Near the end of the semester, I sat in a circle of first-year honors students at the Christian university where I work. They’re a bright group. Born around 1996-1997, these students belong to a generation defined by the rise of the religious “nones” and—according to the text we talked about that day—a fear of being seen as judgmental, particularly when it comes to contentious topics.
They usually keep class discussion going on their own, but this time, I interrupted. “I’ve noticed that when you’re discussing things, you rarely preface your opinions with 'I think' or 'I believe.' Do you know what you say?”
There was a brief pause. Someone murmured, “I feel like,” and heads nodded around the room. They offered a variety of reasons for using that phrase. They wanted to soften their statements so as not to offend.They weren’t sure what they believed yet—they were just testing ideas.
“I feel like we do that,” Stephen began, before the class erupted into laughter. As he finished his explanation, he used the phrase unconsciously at least twice more. But he made a good point: many times, saying I feel like was a way of being winsome, preventing tension, and thus making a more convincing argument. Abby had another perspective. In high school, she said, “My Christianity was offensive to people, and they did not want to talk about religion, ever. All my faith was allowed to be was a feeling, so we couldn’t debate it.”

[Chart-based quiz listing]
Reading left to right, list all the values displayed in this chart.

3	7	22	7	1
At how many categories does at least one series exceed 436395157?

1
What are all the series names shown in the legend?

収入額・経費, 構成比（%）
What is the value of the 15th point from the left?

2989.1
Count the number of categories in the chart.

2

* * *

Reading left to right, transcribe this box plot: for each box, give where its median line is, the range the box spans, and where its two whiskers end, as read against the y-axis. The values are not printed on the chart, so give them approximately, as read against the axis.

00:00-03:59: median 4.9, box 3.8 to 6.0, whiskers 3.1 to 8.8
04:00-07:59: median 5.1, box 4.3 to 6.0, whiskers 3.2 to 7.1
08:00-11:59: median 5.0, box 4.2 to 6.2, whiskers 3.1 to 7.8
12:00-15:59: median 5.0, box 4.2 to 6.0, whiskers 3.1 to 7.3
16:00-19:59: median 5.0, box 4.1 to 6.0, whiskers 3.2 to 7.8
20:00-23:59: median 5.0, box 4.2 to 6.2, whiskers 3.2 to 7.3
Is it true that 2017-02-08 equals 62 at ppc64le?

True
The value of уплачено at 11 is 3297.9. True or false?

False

Complete the following:
**1)** Translate this sentence from the classroom passage into Spanish: "They usually keep class discussion going on their own, but this time, I interrupted."
**2)** From the listing, quote the lines between the one containing "Reading left to right, list" and the one containing "What is the", inclusive.

Task-by-task results:
**1)** Por lo general, mantienen la discusión en clase por su cuenta, pero esta vez interrumpí.

**2)**
Reading left to right, list all the values displayed in this chart.

3	7	22	7	1
At how many categories does at least one series exceed 436395157?

1
What are all the series names shown in the legend?

収入額・経費, 構成比（%）
What is the value of the 15th point from the left?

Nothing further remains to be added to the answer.